Some practitioners may prescribe alcoholic beverages or intravenous ethanol to prevent the development of AWS. Due to the known toxicities (pancreatitis, hepatitis, bone marrow suppression), narrow therapeutic index, and lack of demonstrated efficacy, this practice is not recommended by clinical guidelines [1].

And there is the mind-numbing, empty busywork of Maintenance of Certification (MOC), dragging doctors down into trivial pursuit games rather than allowing us to devise our own lifelong learning programs, individualizing them so they’ll be relevant to our practices. That didn’t change in 2014 either.

WHKSIt reminds me of the timekillers survey crew workers used to be required to do when there was no project underway like airport construction or road relocation staking. One timekiller was tying up redheads. No, I don’t mean literally tying up red-haired women. It’s tying pieces of red flagging around nails to be used for setting points on survey lines connected with consulting engineering projects. A big pile of pretty tied up redheads was a huge joke, and not just because of the obvious pun. It meant you didn’t have any real work to do.

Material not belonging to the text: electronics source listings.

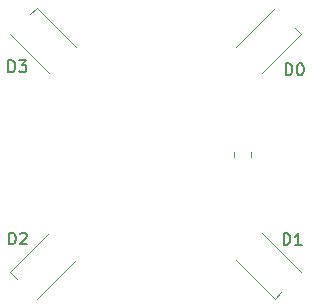
<source format=gbr>
%TF.GenerationSoftware,KiCad,Pcbnew,(7.0.0)*%
%TF.CreationDate,2024-02-03T20:29:28+01:00*%
%TF.ProjectId,Helios_emt,48656c69-6f73-45f6-956d-742e6b696361,rev?*%
%TF.SameCoordinates,PX9d5b340PY5f5e100*%
%TF.FileFunction,Legend,Top*%
%TF.FilePolarity,Positive*%
%FSLAX46Y46*%
G04 Gerber Fmt 4.6, Leading zero omitted, Abs format (unit mm)*
G04 Created by KiCad (PCBNEW (7.0.0)) date 2024-02-03 20:29:28*
%MOMM*%
%LPD*%
G01*
G04 APERTURE LIST*
%ADD10C,0.150000*%
%ADD11C,0.120000*%
G04 APERTURE END LIST*
D10*
%TO.C,D1*%
X10842705Y-7758580D02*
X10842705Y-6758580D01*
X10842705Y-6758580D02*
X11080800Y-6758580D01*
X11080800Y-6758580D02*
X11223657Y-6806200D01*
X11223657Y-6806200D02*
X11318895Y-6901438D01*
X11318895Y-6901438D02*
X11366514Y-6996676D01*
X11366514Y-6996676D02*
X11414133Y-7187152D01*
X11414133Y-7187152D02*
X11414133Y-7330009D01*
X11414133Y-7330009D02*
X11366514Y-7520485D01*
X11366514Y-7520485D02*
X11318895Y-7615723D01*
X11318895Y-7615723D02*
X11223657Y-7710961D01*
X11223657Y-7710961D02*
X11080800Y-7758580D01*
X11080800Y-7758580D02*
X10842705Y-7758580D01*
X12366514Y-7758580D02*
X11795086Y-7758580D01*
X12080800Y-7758580D02*
X12080800Y-6758580D01*
X12080800Y-6758580D02*
X11985562Y-6901438D01*
X11985562Y-6901438D02*
X11890324Y-6996676D01*
X11890324Y-6996676D02*
X11795086Y-7044295D01*
%TO.C,D0*%
X10995105Y6617820D02*
X10995105Y7617820D01*
X10995105Y7617820D02*
X11233200Y7617820D01*
X11233200Y7617820D02*
X11376057Y7570200D01*
X11376057Y7570200D02*
X11471295Y7474962D01*
X11471295Y7474962D02*
X11518914Y7379724D01*
X11518914Y7379724D02*
X11566533Y7189248D01*
X11566533Y7189248D02*
X11566533Y7046391D01*
X11566533Y7046391D02*
X11518914Y6855915D01*
X11518914Y6855915D02*
X11471295Y6760677D01*
X11471295Y6760677D02*
X11376057Y6665439D01*
X11376057Y6665439D02*
X11233200Y6617820D01*
X11233200Y6617820D02*
X10995105Y6617820D01*
X12185581Y7617820D02*
X12280819Y7617820D01*
X12280819Y7617820D02*
X12376057Y7570200D01*
X12376057Y7570200D02*
X12423676Y7522581D01*
X12423676Y7522581D02*
X12471295Y7427343D01*
X12471295Y7427343D02*
X12518914Y7236867D01*
X12518914Y7236867D02*
X12518914Y6998772D01*
X12518914Y6998772D02*
X12471295Y6808296D01*
X12471295Y6808296D02*
X12423676Y6713058D01*
X12423676Y6713058D02*
X12376057Y6665439D01*
X12376057Y6665439D02*
X12280819Y6617820D01*
X12280819Y6617820D02*
X12185581Y6617820D01*
X12185581Y6617820D02*
X12090343Y6665439D01*
X12090343Y6665439D02*
X12042724Y6713058D01*
X12042724Y6713058D02*
X11995105Y6808296D01*
X11995105Y6808296D02*
X11947486Y6998772D01*
X11947486Y6998772D02*
X11947486Y7236867D01*
X11947486Y7236867D02*
X11995105Y7427343D01*
X11995105Y7427343D02*
X12042724Y7522581D01*
X12042724Y7522581D02*
X12090343Y7570200D01*
X12090343Y7570200D02*
X12185581Y7617820D01*
%TO.C,D3*%
X-12474496Y6871820D02*
X-12474496Y7871820D01*
X-12474496Y7871820D02*
X-12236401Y7871820D01*
X-12236401Y7871820D02*
X-12093544Y7824200D01*
X-12093544Y7824200D02*
X-11998306Y7728962D01*
X-11998306Y7728962D02*
X-11950687Y7633724D01*
X-11950687Y7633724D02*
X-11903068Y7443248D01*
X-11903068Y7443248D02*
X-11903068Y7300391D01*
X-11903068Y7300391D02*
X-11950687Y7109915D01*
X-11950687Y7109915D02*
X-11998306Y7014677D01*
X-11998306Y7014677D02*
X-12093544Y6919439D01*
X-12093544Y6919439D02*
X-12236401Y6871820D01*
X-12236401Y6871820D02*
X-12474496Y6871820D01*
X-11569734Y7871820D02*
X-10950687Y7871820D01*
X-10950687Y7871820D02*
X-11284020Y7490867D01*
X-11284020Y7490867D02*
X-11141163Y7490867D01*
X-11141163Y7490867D02*
X-11045925Y7443248D01*
X-11045925Y7443248D02*
X-10998306Y7395629D01*
X-10998306Y7395629D02*
X-10950687Y7300391D01*
X-10950687Y7300391D02*
X-10950687Y7062296D01*
X-10950687Y7062296D02*
X-10998306Y6967058D01*
X-10998306Y6967058D02*
X-11045925Y6919439D01*
X-11045925Y6919439D02*
X-11141163Y6871820D01*
X-11141163Y6871820D02*
X-11426877Y6871820D01*
X-11426877Y6871820D02*
X-11522115Y6919439D01*
X-11522115Y6919439D02*
X-11569734Y6967058D01*
%TO.C,D2*%
X-12423695Y-7707780D02*
X-12423695Y-6707780D01*
X-12423695Y-6707780D02*
X-12185600Y-6707780D01*
X-12185600Y-6707780D02*
X-12042743Y-6755400D01*
X-12042743Y-6755400D02*
X-11947505Y-6850638D01*
X-11947505Y-6850638D02*
X-11899886Y-6945876D01*
X-11899886Y-6945876D02*
X-11852267Y-7136352D01*
X-11852267Y-7136352D02*
X-11852267Y-7279209D01*
X-11852267Y-7279209D02*
X-11899886Y-7469685D01*
X-11899886Y-7469685D02*
X-11947505Y-7564923D01*
X-11947505Y-7564923D02*
X-12042743Y-7660161D01*
X-12042743Y-7660161D02*
X-12185600Y-7707780D01*
X-12185600Y-7707780D02*
X-12423695Y-7707780D01*
X-11471314Y-6803019D02*
X-11423695Y-6755400D01*
X-11423695Y-6755400D02*
X-11328457Y-6707780D01*
X-11328457Y-6707780D02*
X-11090362Y-6707780D01*
X-11090362Y-6707780D02*
X-10995124Y-6755400D01*
X-10995124Y-6755400D02*
X-10947505Y-6803019D01*
X-10947505Y-6803019D02*
X-10899886Y-6898257D01*
X-10899886Y-6898257D02*
X-10899886Y-6993495D01*
X-10899886Y-6993495D02*
X-10947505Y-7136352D01*
X-10947505Y-7136352D02*
X-11518933Y-7707780D01*
X-11518933Y-7707780D02*
X-10899886Y-7707780D01*
D11*
%TO.C,D1*%
X10065685Y-12328427D02*
X10631371Y-11762742D01*
X6777639Y-9040381D02*
X10065685Y-12328427D01*
X9040381Y-6777639D02*
X12328427Y-10065685D01*
%TO.C,D0*%
X12328427Y10065685D02*
X11762742Y10631371D01*
X9040381Y6777639D02*
X12328427Y10065685D01*
X6777639Y9040381D02*
X10065685Y12328427D01*
%TO.C,D3*%
X-10065685Y12328427D02*
X-10631371Y11762742D01*
X-6777639Y9040381D02*
X-10065685Y12328427D01*
X-9040381Y6777639D02*
X-12328427Y10065685D01*
%TO.C,D2*%
X-12328427Y-10065685D02*
X-11762742Y-10631371D01*
X-9040381Y-6777639D02*
X-12328427Y-10065685D01*
X-6777639Y-9040381D02*
X-10065685Y-12328427D01*
%TO.C,R0*%
X6604000Y-303064D02*
X6604000Y151064D01*
X8074000Y-303064D02*
X8074000Y151064D01*
%TD*%
M02*

</source>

I’ve been thinking medicine and specifically psychiatry is a lot like other human endeavors in terms of the main goals, and there’s a term for a few of them analogous to why early European explorers set sail for the new world: “Gold, God, and Glory.”

The main reason for MOC is Gold. If you need a concrete example, have a look at the tax documents on the Change Board Recertification web site. This is where managed care fits in as well.

The Gods are things like the Diagnostic and Statistical Manual, Version 5 (DSM-5), epigenetics, and the Research Diagnostic Criteria (RDoC).

And Glory is whatever a Curriculum Vitae holds which commands respect (at least in academia), including peer-reviewed publications and grants.

On the other hand, what drew me to medicine and to psychiatry in particular was more like Humility, Humanism, Heroism, Healing, and Hope.

You can glance at the Geezer’s 2014 Year in Review if you want. It’s a little thing after all. Mostly what I say is that time has come today for change, over and over. Even I’ve changed this year and that’s saying a lot for a geezer.

But I’ve got my hopes set on 2015. Happy New Year!

Reference:

1. Perry, E. C. (2014). “Inpatient management of acute alcohol withdrawal syndrome.” CNS Drugs 28(5): 401-410.
Alcohol withdrawal is a common condition encountered in the hospital setting after abrupt discontinuation of alcohol in an alcohol-dependent individual. Patients may present with mild symptoms of tremulousness and agitation or more severe symptoms including withdrawal seizures and delirium tremens. Management revolves around early identification of at-risk individuals and symptom assessment using a validated tool such as the revised Clinical Institute Withdrawal Assessment for Alcohol score. Benzodiazepines remain the mainstay of treatment and can be administered using a front-loading, fixed-dose, or symptom-triggered approach. Long-acting benzodiazepines such as chlordiazepoxide or diazepam are commonly used and may provide a smoother withdrawal than shorter-acting benzodiazepines, but there are no data to support superiority of one benzodiazepine over another. Elderly patients or those with significant liver disease may have increased accumulation and decreased clearance of the long-acting benzodiazepines, and lorazepam or oxazepam may be preferred in these patients. Patients with symptoms refractory to high doses of benzodiazepines may require addition of a rescue medication such as phenobarbital, propofol or dexmedetomidine. Anticonvulsants (carbamazepine, valproate, gabapentin) may have a role in the management of mild to moderate withdrawal. Other medications such as beta-antagonists or neuroleptics may offer additional benefit in select patients but should not be used a monotherapy.